In FAQs About Affordable Care Act Implementation Part XI, the Employee Benefits Security Administration (the “EBSA”) discusses the application of the Affordable Care Act to Health Reimbursement Arrangements (“HRAs”).
Section 2711 of the Public Health Service (“PHS”) Act, as added by the Affordable Care Act, generally prohibits plans and issuers from imposing lifetime or annual limits on the dollar value of essential health benefits. HRAs are group health plans that typically consist of a promise by an employer to reimburse medical expenses (as defined in Internal Revenue Code section 213(d)) for a year up to a certain amount, with unused amounts available to reimburse medical expenses in future years. Thus, HRAs inherently have limits that may be proscribed by section 2711 of the PHS Act.
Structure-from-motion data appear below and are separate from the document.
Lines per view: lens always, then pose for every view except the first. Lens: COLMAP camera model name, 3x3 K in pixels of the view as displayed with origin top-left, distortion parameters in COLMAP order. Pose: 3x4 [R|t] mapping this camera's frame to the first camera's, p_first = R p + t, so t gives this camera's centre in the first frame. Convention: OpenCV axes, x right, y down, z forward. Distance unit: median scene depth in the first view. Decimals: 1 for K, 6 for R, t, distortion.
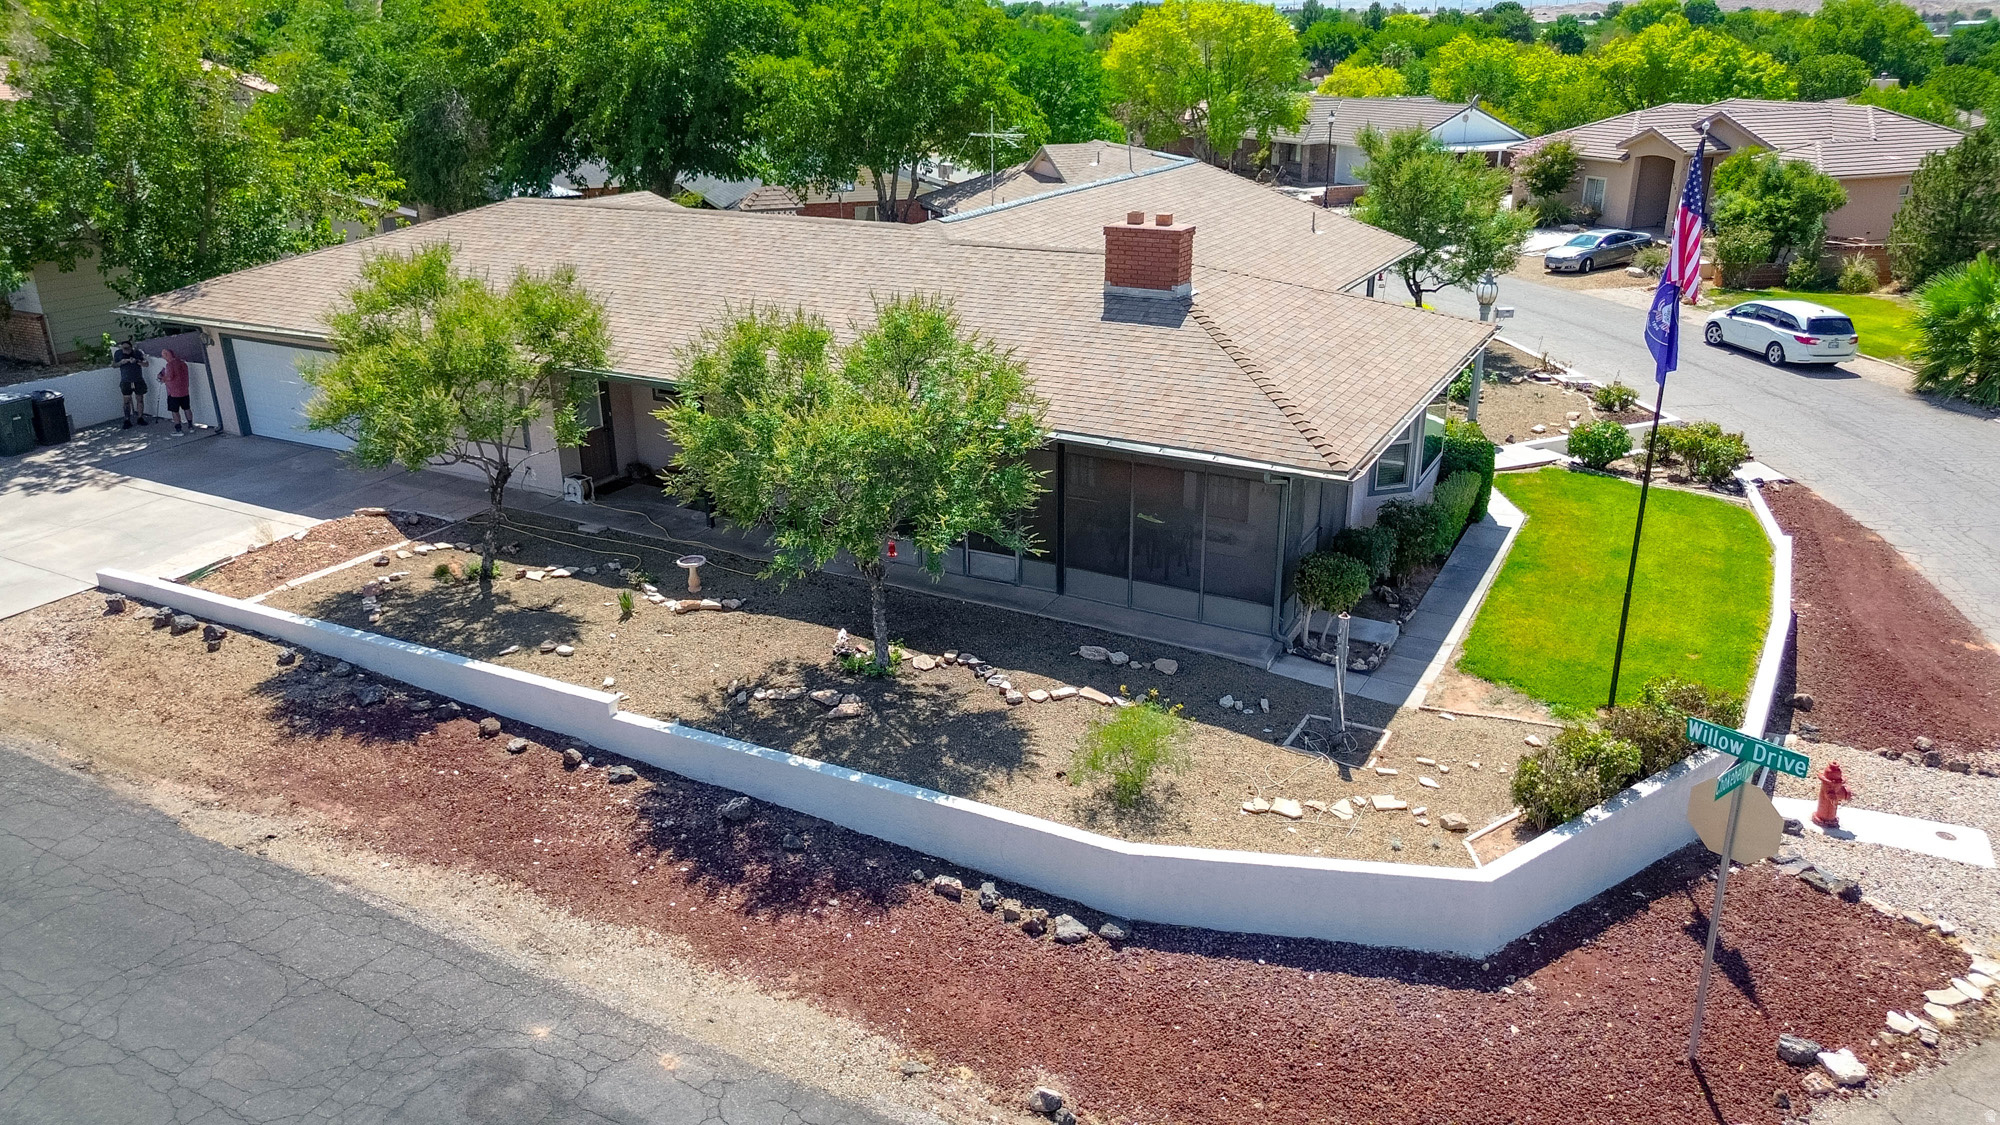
lens RADIAL K [[1414.5, 0, 1007.5], [0, 1414.5, 558.9], [0, 0, 1]] dist [0.056428, -0.050251]
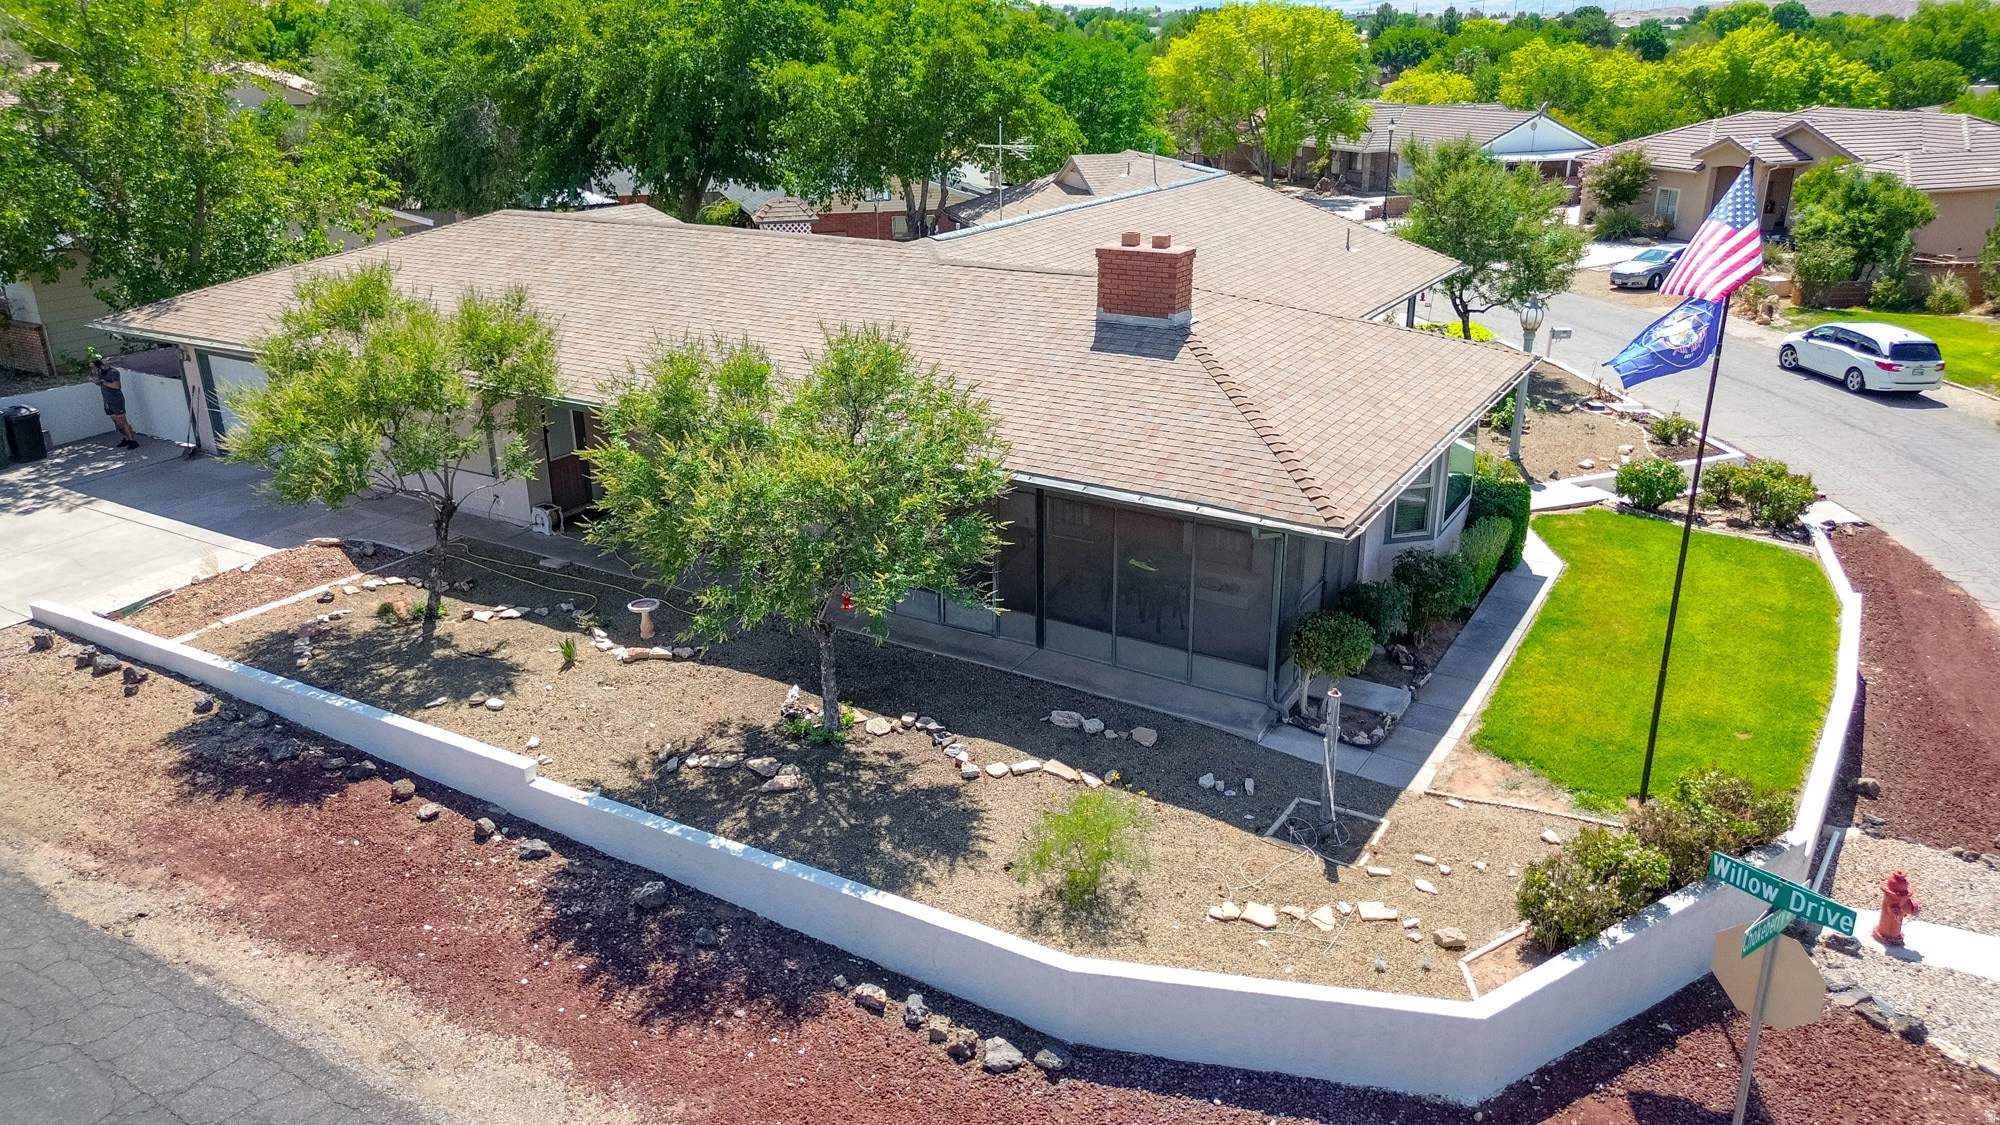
lens RADIAL K [[1414.5, 0, 1007.2], [0, 1414.5, 558.1], [0, 0, 1]] dist [0.056428, -0.050251]
pose [[0.998844, 0.016314, -0.045224, 0.061637], [-0.016493, 0.999858, -0.003571, -0.032497], [0.045160, 0.004312, 0.998970, 0.088783]]
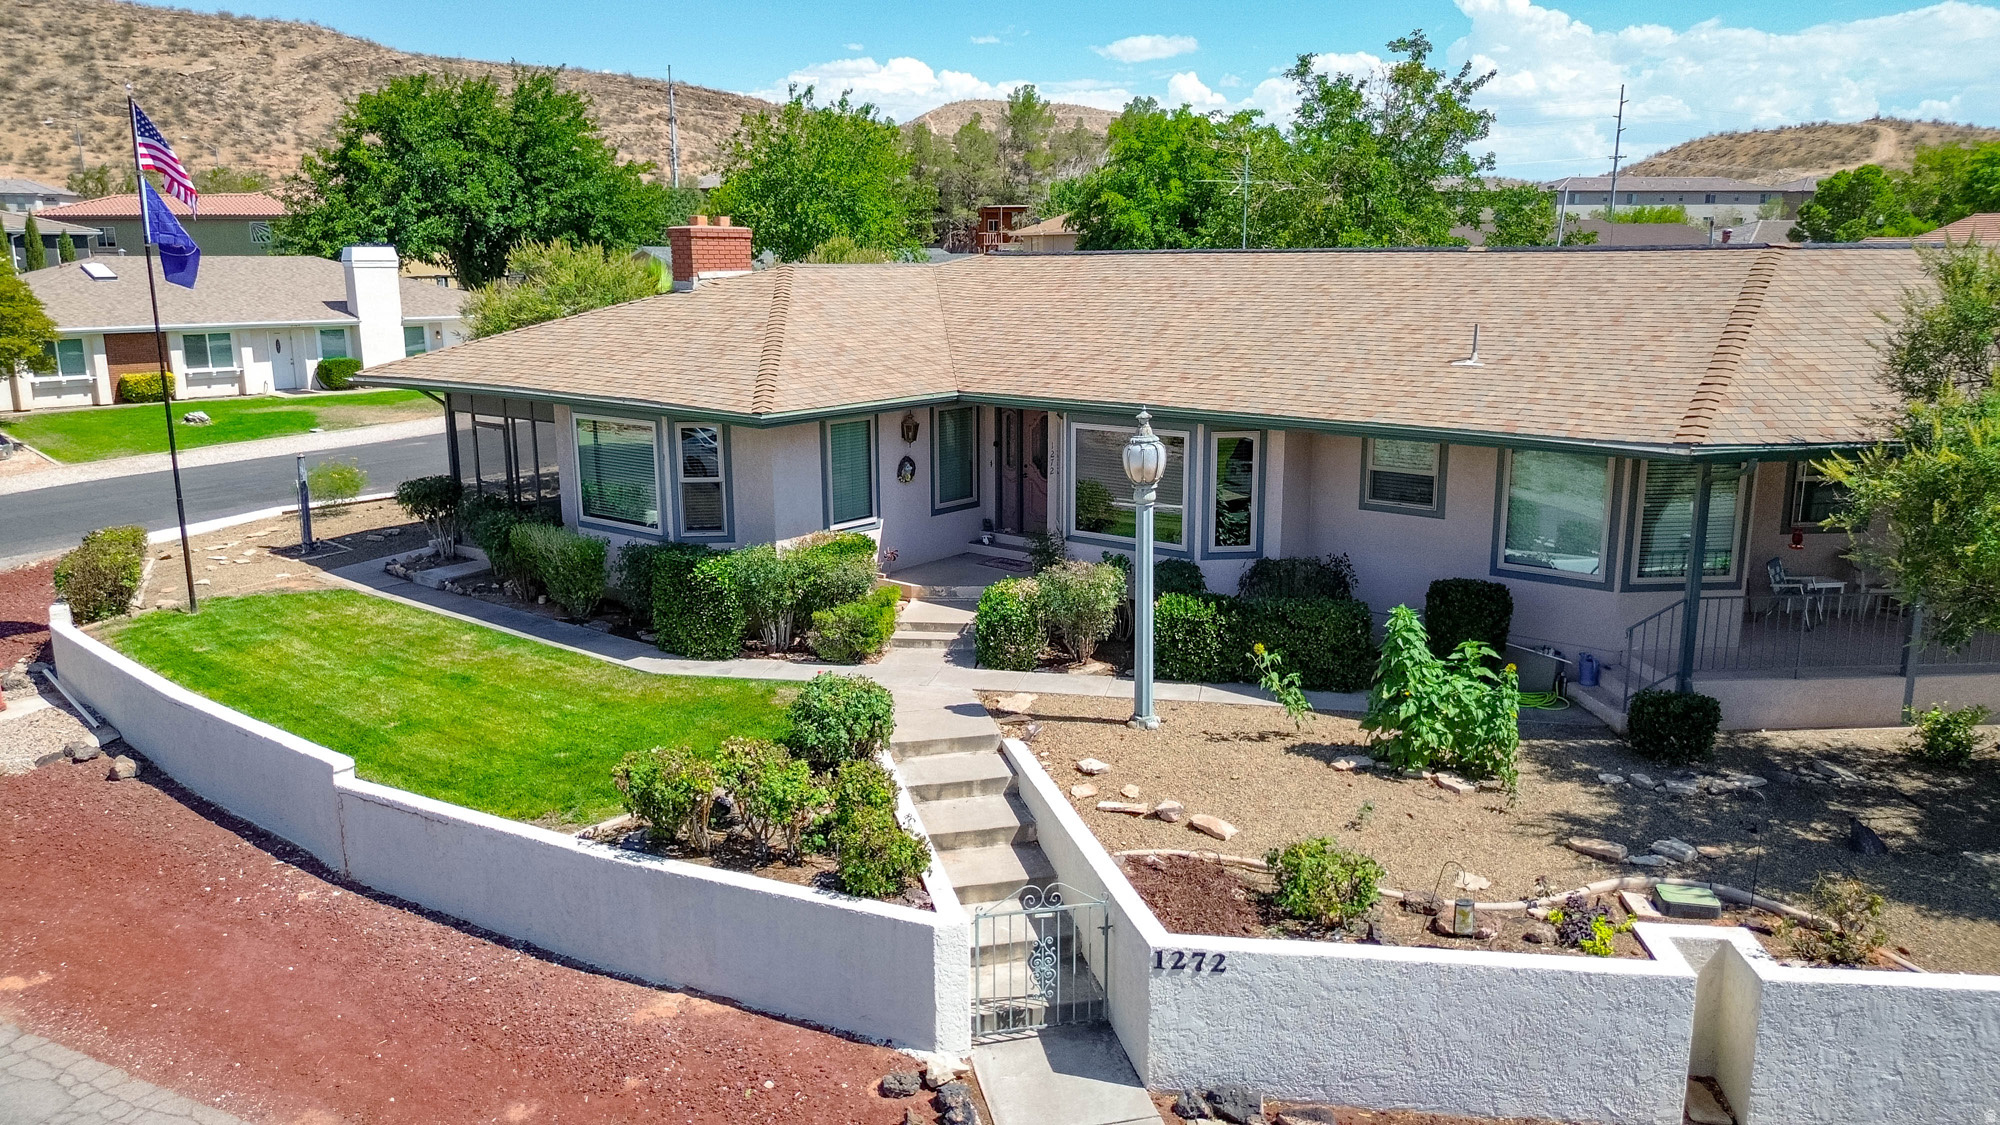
lens RADIAL K [[1414.5, 0, 1008.6], [0, 1414.5, 564.7], [0, 0, 1]] dist [0.056428, -0.050251]
pose [[-0.195799, 0.212197, -0.957411, 1.276189], [-0.344641, 0.899138, 0.269764, -0.419532], [0.918088, 0.382783, -0.102919, 1.579010]]
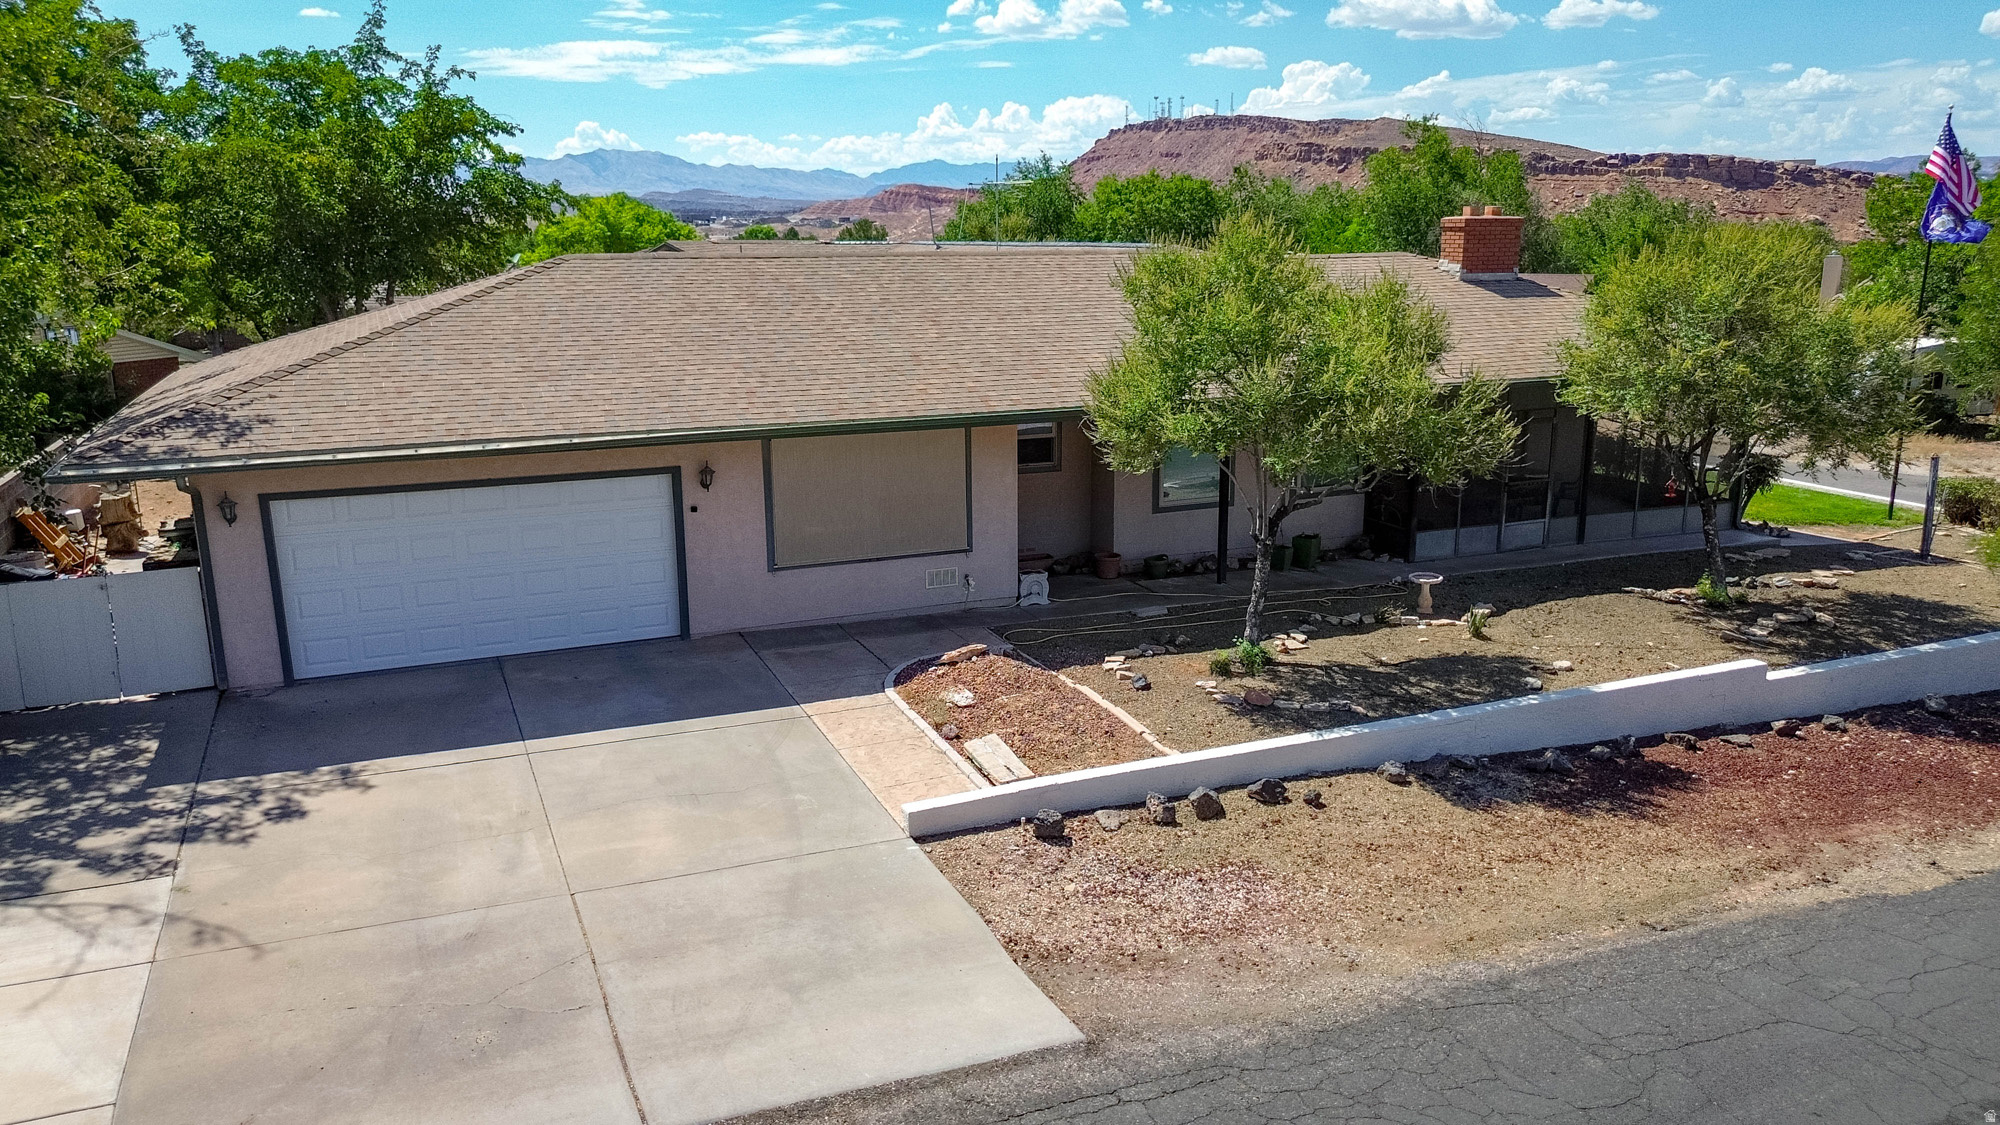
lens RADIAL K [[1414.5, 0, 990.3], [0, 1414.5, 565.3], [0, 0, 1]] dist [0.056428, -0.050251]
pose [[0.632513, -0.176268, 0.754226, -1.151001], [0.272921, 0.962028, -0.004046, -0.082881], [-0.724873, 0.208403, 0.656603, 0.672358]]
The FAQs say that HRAs that are “integrated” with other coverage as part of a group health plan are distinguished from HRAs that are not so integrated (“stand-alone” HRAs). According to the FAQs, when an HRA is integrated with other coverage as part of a group health plan, and the other coverage alone would comply with the lifetime/annual limit requirement of PHS Act section 2711, the fact that benefits under the HRA by itself are limited does not violate that requirement, since the combined benefit satisfies the requirement. An HRA would be considered integrated with coverage if, under the terms of the HRA, the HRA is available only to employees who are covered by a primary group health plan which is provided by the employer, and which meets the lifetime/annual limit requirement of PHS Act section 2711.
The FAQs further say that, for purposes of PHS Act section 2711, an employer-sponsored HRA cannot be integrated with individual market coverage, or with an employer plan that provides coverage through individual policies, and satisfy PHS Act section 2711 in that manner. Also, an employer-sponsored HRA may be treated as integrated with other coverage only if the employee participating in the HRA is actually enrolled in primary health coverage which is provided by the employer and which meets the requirements of PHS Act section 2711.
It appears, from the FAQs, that a stand- alone HRA will not meet the lifetime/annual limit requirement of PHS Act section 2711. Therefore, an employer can no longer offer a stand-alone HRA. The exceptions should be HRAs that offer only HIPAA excepted benefits, such as stand-alone dental or vision benefits, or offer only retirement benefits. In addition, the FAQs say that the EBSA will be issuing future guidance on HRAs, presumably including guidance on stand- alone HRAs and whether they can nevertheless meet the lifetime/ annual limit requirement. The FAQs also provide a grandfather rule, under which- whether or not an HRA is integrated with other group health plan coverage- unused amounts credited before January 1, 2014, consisting of amounts credited before January 1, 2013 and amounts that are credited in 2013 under the terms of an HRA as in effect on January 1, 2013, may be used after December 31, 2013 to reimburse medical expenses in accordance with those terms without causing the HRA to fail to comply with PHS Act section 2711. If the HRA terms in effect on January 1, 2013, did not prescribe a set amount or amounts to be credited during 2013 or the timing for crediting such amounts, then the amounts credited during 2013 may not exceed those credited for 2012 and may not be credited at a faster rate than the rate that applied during 2012.